LARGE YACHTS: SPAIN REMAINS UNABLE TO COMPETE IN EUROPE

Spain in general and the Balearic Islands in particular are the preferred destination for customers who rent large boats (yacht charter). However, this does not mean at all that Spain is the leader in nautical tourism in the Mediterranean being widely surpassed, among others, by markets such as France and its popular Côte d’Azur, Italy or emerging destinations such as the Adriatic coast, which is attracting much of the market.

The reasons lie undoubtedly in the regulatory framework applicable in both countries, which, in the case of France for example, certainly favours it for many reasons. The Spanish administration, together with the National Association of Nautical Companies (ANEN) and the Spanish Association of Large Yachts (AEGY), has made an effort since 2013 to bring us closer to our main European competitors, but we are still far from being able to compete or, quite simply, to facilitate activity and allow the market to flow towards its preferred destination.

On 31 October 2013 we achieved a fundamental change: the elimination of the maximum length of 15 metres to be eligible for exemption from the IEDMT (Special Tax on Certain Means of Transport, better known as Registration Tax), provided that the boats and vessels were effectively and exclusively used for chartering (nautical charter) in Spain. The IEDMT on pleasure boats and vessels does not exist in any other country of the European Union (EU), but this change facilitated, already by the summer of 2014, that, for the first time in Spain, some shipowner dared to rent his boat larger than 15 metres in Spain, but only if it flew the Spanish or EU flag. Prior to this milestone, the market for large yachts in Spain was non-existent.

The second major change came after the negotiations that ANEN and AEGY held with the General Directorate of Ports and Airports which, at that time, was headed by Mr. Antonio Deudero and which culminated in the Circular 1/2014 of 26 August, allowing for the first time the chartering of non-EU flagged vessels, a matter that was common in the vast majority of competing EU countries (e.g. France or Italy). The importance of this change stems from the fact that most large yachts are registered outside the EU, perhaps with the exception of Malta. Therefore, it was really only from the summer of 2015 that most large yachts were able to consider chartering their vessels, albeit… only in the Balearic Islands, which shows the youth of this niche market. Shortly afterwards, Barcelona and, finally, the rest of Spain, ended up adopting the path that we opened in the Balearics and which, fortunately, took root in the legal system of our community through Decree 21/2017, of 5 May, which regulates the rental activity of pleasure boats and vessels.

**The task**: Reproduce word for word the passage from the yacht charter article starting with "Spain in general" and going on through "of the market.".

**Source data**:
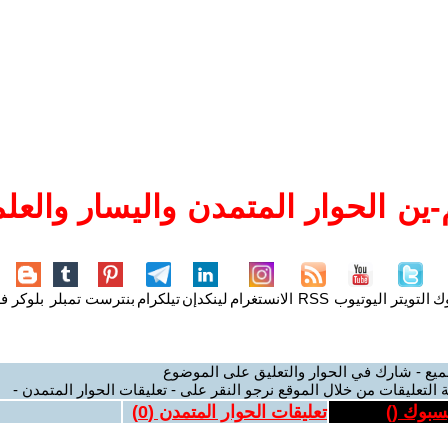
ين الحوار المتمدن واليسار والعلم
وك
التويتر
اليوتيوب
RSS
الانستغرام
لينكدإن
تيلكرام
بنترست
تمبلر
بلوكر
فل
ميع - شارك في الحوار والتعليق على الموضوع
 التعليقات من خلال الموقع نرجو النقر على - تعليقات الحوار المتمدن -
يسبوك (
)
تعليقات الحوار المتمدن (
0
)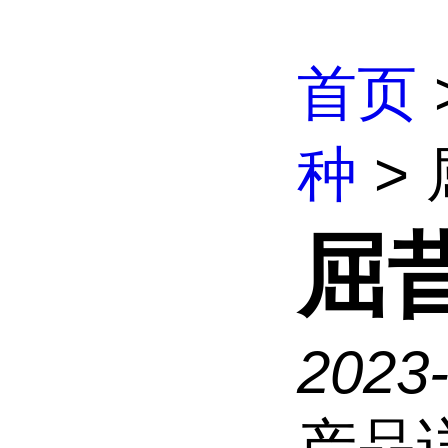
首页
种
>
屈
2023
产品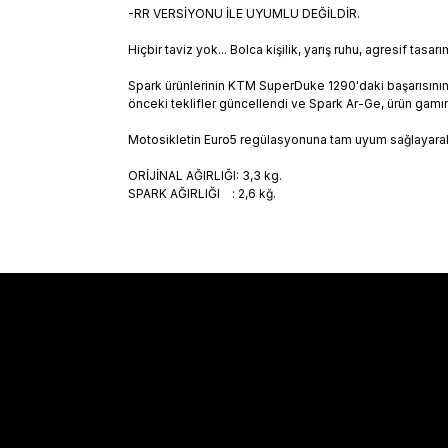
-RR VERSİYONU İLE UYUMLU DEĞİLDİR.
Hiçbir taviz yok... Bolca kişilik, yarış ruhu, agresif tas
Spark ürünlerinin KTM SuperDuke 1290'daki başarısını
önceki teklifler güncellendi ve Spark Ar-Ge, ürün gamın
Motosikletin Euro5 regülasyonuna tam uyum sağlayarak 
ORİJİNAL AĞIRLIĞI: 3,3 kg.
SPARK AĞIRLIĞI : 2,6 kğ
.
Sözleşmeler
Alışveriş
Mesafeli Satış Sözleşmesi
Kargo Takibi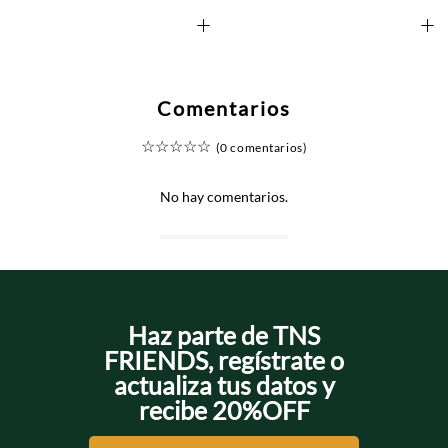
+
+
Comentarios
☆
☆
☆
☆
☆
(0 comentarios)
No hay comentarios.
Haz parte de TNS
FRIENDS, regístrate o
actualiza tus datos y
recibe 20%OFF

...

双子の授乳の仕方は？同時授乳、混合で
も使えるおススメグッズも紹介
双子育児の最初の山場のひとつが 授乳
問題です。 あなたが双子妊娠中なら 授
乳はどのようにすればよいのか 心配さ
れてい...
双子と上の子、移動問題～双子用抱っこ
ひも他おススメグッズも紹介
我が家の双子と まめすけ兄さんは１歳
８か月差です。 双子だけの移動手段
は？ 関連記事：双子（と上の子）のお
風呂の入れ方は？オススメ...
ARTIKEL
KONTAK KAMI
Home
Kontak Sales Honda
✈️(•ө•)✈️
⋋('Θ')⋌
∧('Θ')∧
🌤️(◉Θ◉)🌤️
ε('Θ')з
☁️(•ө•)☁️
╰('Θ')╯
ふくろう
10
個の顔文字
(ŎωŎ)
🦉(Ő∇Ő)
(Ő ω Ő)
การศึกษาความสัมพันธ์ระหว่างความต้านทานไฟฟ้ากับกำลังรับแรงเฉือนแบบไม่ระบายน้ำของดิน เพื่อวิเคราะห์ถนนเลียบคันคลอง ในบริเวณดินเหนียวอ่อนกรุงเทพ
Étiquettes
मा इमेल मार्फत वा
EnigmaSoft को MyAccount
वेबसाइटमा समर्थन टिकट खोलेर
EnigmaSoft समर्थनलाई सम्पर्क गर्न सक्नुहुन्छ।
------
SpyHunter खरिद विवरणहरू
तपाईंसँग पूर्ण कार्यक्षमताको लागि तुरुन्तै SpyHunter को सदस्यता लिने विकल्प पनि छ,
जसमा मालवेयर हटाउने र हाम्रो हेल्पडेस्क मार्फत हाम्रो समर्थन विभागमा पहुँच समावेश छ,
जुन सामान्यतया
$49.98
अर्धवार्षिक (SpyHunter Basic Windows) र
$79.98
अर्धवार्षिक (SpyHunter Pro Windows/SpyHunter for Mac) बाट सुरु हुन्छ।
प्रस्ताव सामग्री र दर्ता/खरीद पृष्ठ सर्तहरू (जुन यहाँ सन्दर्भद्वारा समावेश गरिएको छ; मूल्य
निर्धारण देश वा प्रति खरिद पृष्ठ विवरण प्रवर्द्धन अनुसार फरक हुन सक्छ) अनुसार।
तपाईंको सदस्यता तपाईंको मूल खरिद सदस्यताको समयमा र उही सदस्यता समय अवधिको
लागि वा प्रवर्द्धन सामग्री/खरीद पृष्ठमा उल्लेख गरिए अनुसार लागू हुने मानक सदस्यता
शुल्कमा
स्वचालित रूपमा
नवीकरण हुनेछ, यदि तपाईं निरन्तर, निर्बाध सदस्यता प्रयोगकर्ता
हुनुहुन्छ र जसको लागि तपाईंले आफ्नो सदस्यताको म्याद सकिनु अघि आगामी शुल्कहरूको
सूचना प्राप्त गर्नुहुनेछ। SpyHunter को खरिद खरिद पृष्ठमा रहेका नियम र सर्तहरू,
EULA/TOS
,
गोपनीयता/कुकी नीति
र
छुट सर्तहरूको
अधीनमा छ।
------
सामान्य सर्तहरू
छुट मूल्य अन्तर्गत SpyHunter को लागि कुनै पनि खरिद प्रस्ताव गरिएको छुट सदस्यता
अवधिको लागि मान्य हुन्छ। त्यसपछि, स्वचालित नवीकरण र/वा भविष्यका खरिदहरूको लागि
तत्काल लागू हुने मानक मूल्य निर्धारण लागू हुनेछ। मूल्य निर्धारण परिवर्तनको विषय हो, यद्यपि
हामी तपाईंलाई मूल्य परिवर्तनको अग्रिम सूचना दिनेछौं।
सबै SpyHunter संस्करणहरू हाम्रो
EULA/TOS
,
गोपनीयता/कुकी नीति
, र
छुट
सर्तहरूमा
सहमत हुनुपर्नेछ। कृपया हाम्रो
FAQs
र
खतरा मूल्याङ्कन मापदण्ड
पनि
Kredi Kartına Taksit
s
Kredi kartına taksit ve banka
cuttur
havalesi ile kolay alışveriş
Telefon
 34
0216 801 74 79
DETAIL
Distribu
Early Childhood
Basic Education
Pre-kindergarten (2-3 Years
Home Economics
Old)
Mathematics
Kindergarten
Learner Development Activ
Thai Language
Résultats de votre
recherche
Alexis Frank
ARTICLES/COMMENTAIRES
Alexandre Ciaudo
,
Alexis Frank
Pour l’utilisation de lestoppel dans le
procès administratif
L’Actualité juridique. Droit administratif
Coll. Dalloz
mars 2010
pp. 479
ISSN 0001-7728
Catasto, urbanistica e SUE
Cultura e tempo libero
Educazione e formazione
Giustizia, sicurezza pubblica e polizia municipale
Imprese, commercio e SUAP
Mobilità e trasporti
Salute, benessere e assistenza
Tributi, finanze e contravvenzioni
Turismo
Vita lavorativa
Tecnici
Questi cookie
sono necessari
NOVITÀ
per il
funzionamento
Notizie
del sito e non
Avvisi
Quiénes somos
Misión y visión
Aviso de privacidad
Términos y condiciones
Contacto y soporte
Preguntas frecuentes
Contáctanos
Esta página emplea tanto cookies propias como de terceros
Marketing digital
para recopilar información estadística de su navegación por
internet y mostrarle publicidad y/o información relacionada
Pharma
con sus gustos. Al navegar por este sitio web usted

==

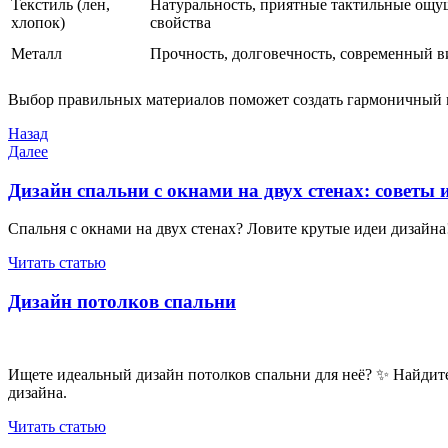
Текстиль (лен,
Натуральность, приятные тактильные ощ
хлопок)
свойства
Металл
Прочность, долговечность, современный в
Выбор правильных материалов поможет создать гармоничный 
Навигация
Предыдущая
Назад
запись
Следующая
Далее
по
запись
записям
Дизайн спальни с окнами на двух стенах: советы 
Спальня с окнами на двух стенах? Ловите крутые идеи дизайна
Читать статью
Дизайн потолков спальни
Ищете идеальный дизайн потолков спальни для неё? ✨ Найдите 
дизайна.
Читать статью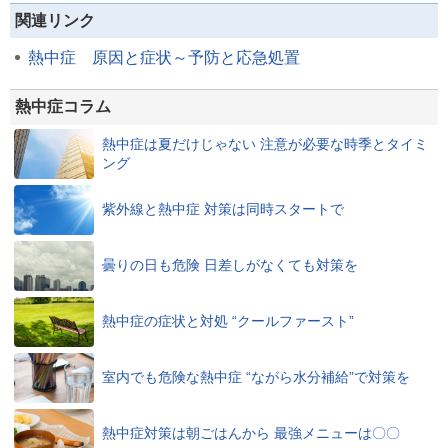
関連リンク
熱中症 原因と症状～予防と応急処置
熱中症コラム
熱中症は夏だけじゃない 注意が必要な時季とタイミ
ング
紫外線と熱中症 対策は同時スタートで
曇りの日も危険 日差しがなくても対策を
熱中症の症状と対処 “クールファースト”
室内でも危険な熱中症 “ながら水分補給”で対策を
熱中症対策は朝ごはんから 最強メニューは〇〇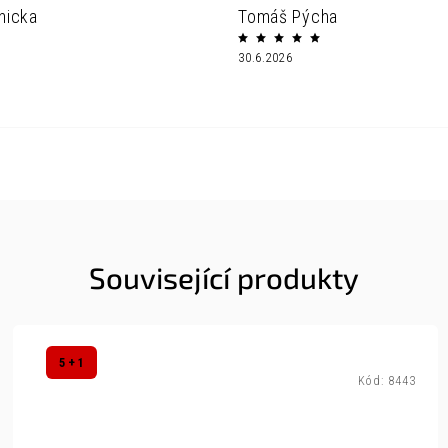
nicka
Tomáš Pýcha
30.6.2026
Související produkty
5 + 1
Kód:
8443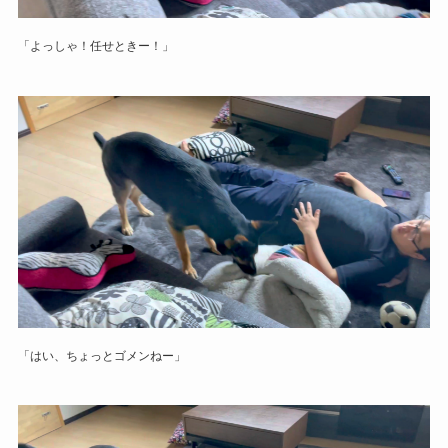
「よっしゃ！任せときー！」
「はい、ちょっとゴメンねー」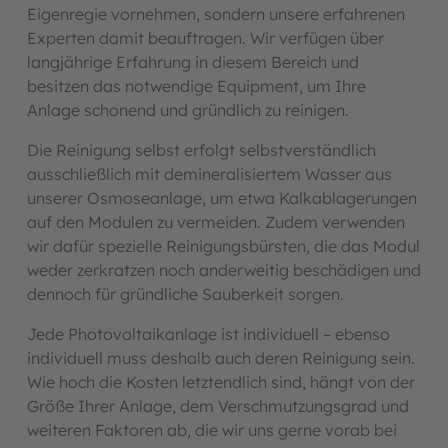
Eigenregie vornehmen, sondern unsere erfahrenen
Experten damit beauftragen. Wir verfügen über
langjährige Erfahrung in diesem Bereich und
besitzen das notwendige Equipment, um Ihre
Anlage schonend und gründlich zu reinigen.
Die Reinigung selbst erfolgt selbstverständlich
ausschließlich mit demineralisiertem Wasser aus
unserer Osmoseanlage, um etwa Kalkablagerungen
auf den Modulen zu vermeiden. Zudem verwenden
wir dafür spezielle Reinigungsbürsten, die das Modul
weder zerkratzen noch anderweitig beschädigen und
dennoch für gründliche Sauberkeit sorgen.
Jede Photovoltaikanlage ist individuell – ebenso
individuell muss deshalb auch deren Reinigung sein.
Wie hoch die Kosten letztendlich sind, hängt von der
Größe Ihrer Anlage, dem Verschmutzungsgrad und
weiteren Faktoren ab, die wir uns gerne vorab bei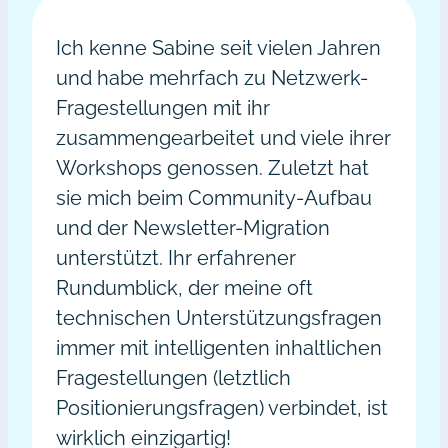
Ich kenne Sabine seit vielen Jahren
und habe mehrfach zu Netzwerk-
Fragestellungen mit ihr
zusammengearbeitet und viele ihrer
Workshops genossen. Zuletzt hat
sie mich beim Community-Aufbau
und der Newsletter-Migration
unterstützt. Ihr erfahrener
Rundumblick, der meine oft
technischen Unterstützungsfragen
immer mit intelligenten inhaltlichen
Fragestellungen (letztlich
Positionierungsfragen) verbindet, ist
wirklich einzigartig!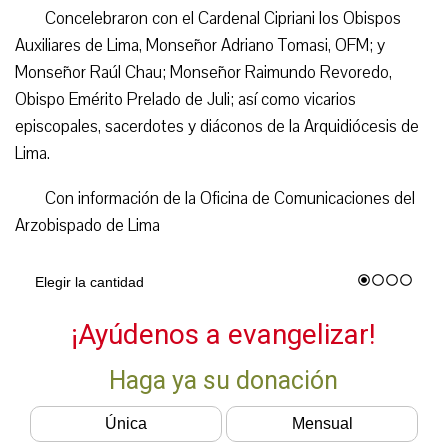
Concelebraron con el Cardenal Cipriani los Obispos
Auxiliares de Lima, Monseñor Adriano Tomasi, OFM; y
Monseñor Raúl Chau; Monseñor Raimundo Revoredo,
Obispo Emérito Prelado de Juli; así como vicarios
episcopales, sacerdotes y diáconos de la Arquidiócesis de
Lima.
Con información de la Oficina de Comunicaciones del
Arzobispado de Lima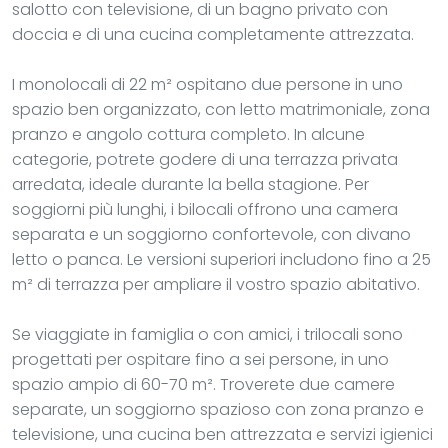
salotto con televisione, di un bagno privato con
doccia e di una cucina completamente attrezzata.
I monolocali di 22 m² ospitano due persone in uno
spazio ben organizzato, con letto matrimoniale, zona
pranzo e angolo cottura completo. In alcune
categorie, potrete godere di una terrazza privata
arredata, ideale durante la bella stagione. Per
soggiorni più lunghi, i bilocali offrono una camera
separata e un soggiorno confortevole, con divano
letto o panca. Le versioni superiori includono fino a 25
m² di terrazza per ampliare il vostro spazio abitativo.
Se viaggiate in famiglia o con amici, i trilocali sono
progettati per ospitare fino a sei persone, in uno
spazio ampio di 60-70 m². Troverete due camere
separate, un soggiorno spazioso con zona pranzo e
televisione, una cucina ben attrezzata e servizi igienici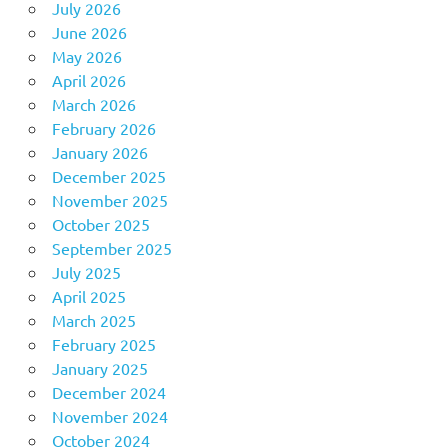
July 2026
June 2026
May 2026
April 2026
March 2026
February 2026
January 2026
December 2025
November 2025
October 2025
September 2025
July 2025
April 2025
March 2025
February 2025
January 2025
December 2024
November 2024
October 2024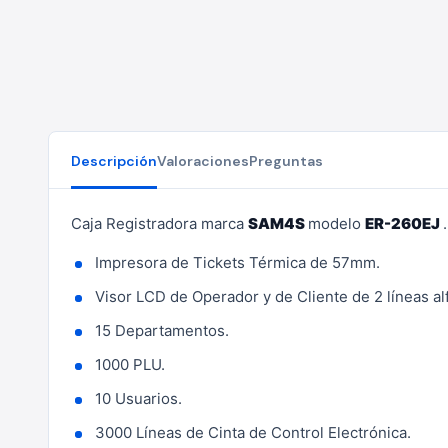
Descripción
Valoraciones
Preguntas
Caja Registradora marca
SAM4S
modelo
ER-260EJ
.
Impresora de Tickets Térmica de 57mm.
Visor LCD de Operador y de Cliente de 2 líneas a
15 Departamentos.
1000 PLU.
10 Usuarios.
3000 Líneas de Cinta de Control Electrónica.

**Written response**:
Spain in general and the Balearic Islands in particular are the preferred destination for customers who rent large boats (yacht charter). However, this does not mean at all that Spain is the leader in nautical tourism in the Mediterranean being widely surpassed, among others, by markets such as France and its popular Côte d’Azur, Italy or emerging destinations such as the Adriatic coast, which is attracting much of the market.